Yi-Xin Wang, Ph.D., from the Harvard T. H. Chan School of Public Health in Boston, and colleagues conducted a prospective cohort study among 101,681 ever gravid female nurses participating in the Nurses’ Health Study II to examine the association between spontaneous abortion and the risk for premature mortality before age 70 years.
The researchers recorded 2,936 premature deaths during 24 years of follow-up. Women with and without a history of spontaneous abortion had comparable crude all-cause mortality rates (1.24 per 1,000 person-years in both groups), but rates were higher for women experiencing three or more spontaneous abortions and for those reporting their first spontaneous abortion before age 24 years (1.47 and 1.69 per 1,000 person-years, respectively). The occurrence of spontaneous abortion was associated with a hazard ratio of 1.19 for premature mortality during follow-up, after adjustment for confounding factors and updated dietary and lifestyle factors.
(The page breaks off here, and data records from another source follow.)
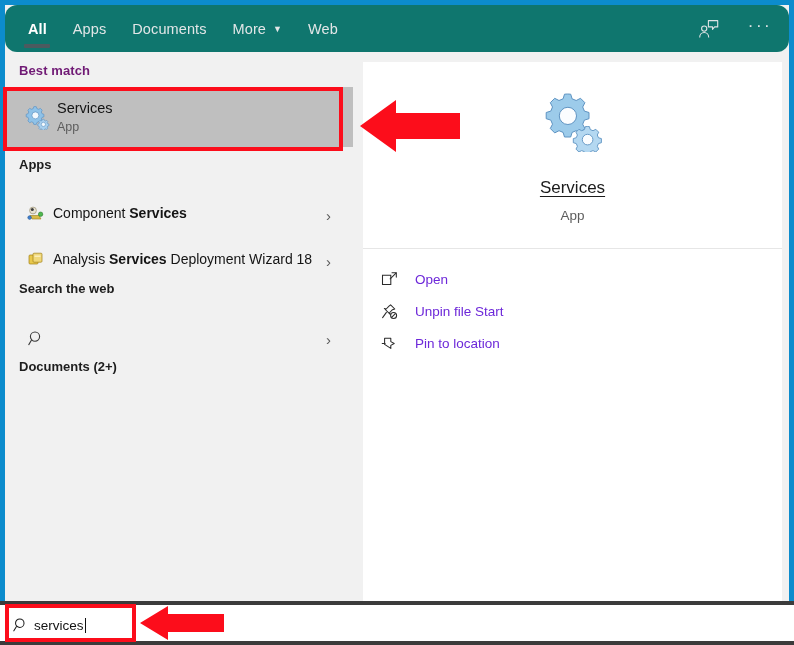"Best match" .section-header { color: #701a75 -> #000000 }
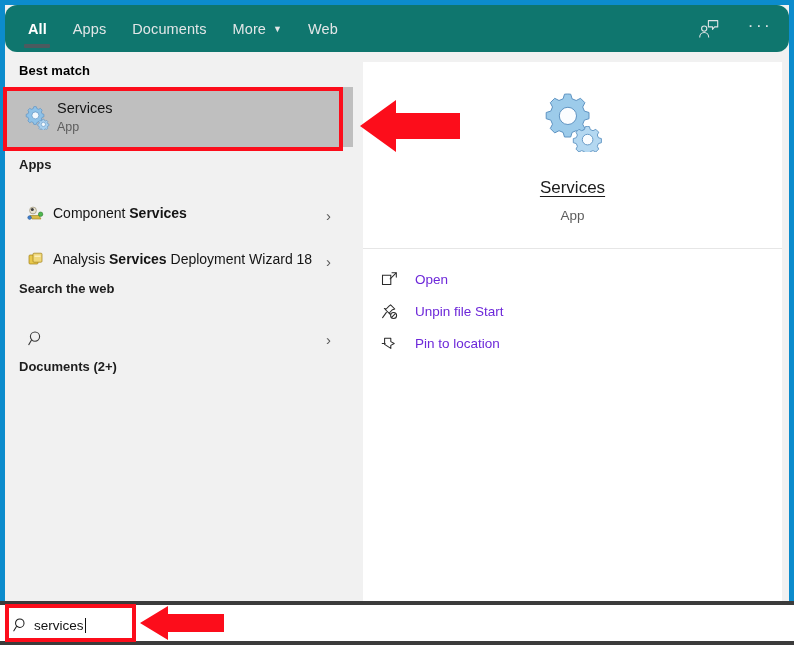"Open" .action-label { color: #6d28d9 -> #a16207 }
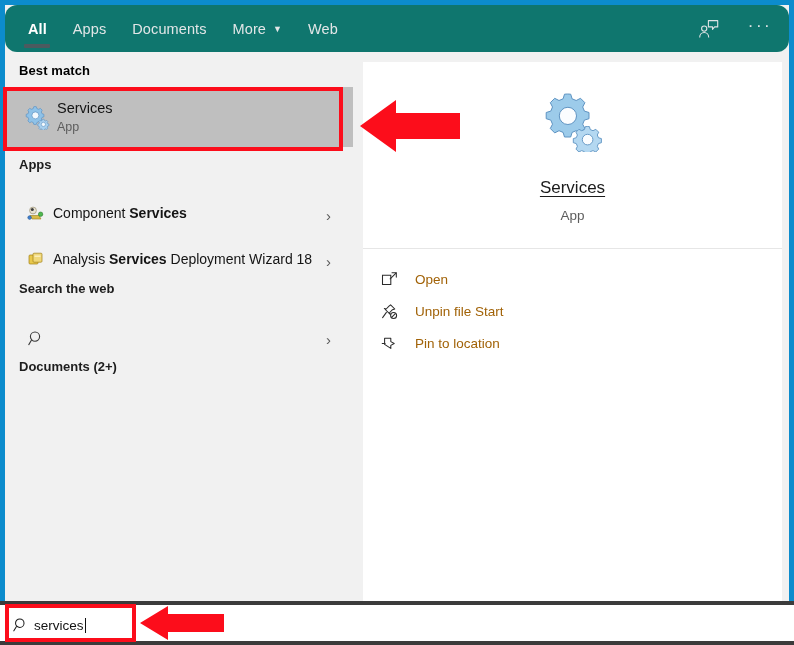"Pin to location" span.action-label { text: location -> taskbar }
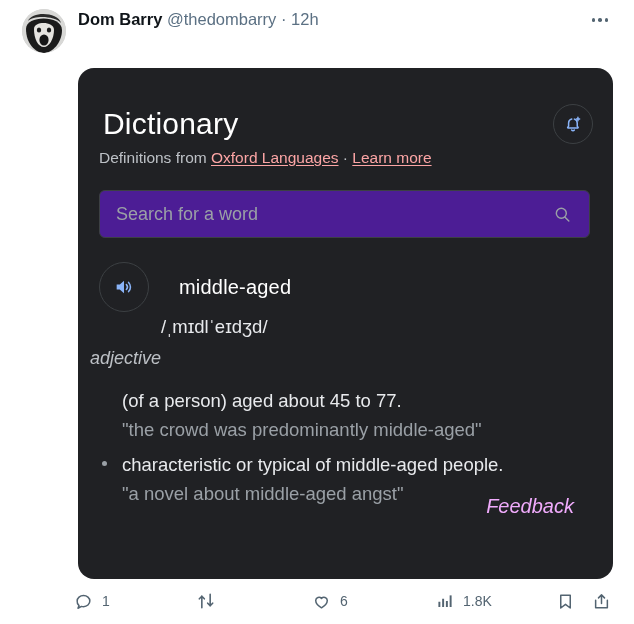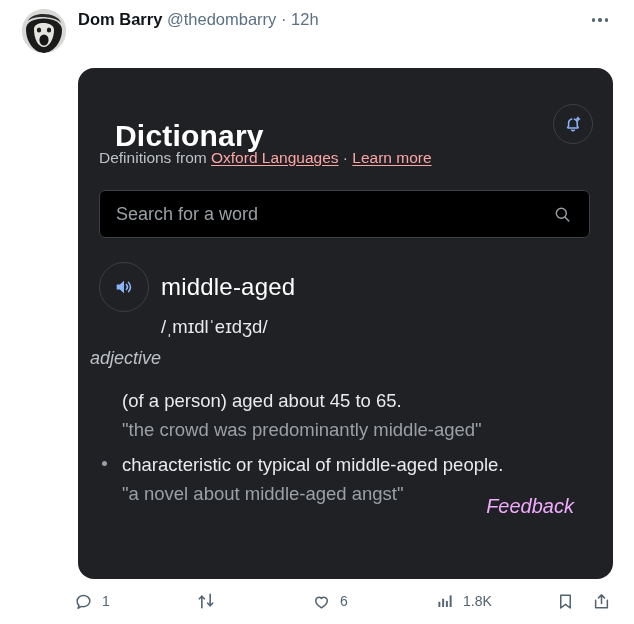"Dictionary" .dict-title { font-weight: bold -> normal; margin: 16px -> 4px }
The association was stronger for recurrent spontaneous abortions (hazard ratios, 1.59, 1.23, and 1.16 for three or more, two, and one versus none, respectively) and for spontaneous abortions occurring early in a woman’s reproductive life (hazard ratios, 1.32, 1.16, and 1.12 for age ≤23, 24 to 29, and ≥30 years, respectively). In the evaluation of cause-specific premature mortality, the association of spontaneous abortion with premature death was strongest for deaths from cardiovascular disease (hazard ratio, 1.48).
“Our results suggest that spontaneous abortion could be an early marker of future health risk in women, including premature death,” the authors write.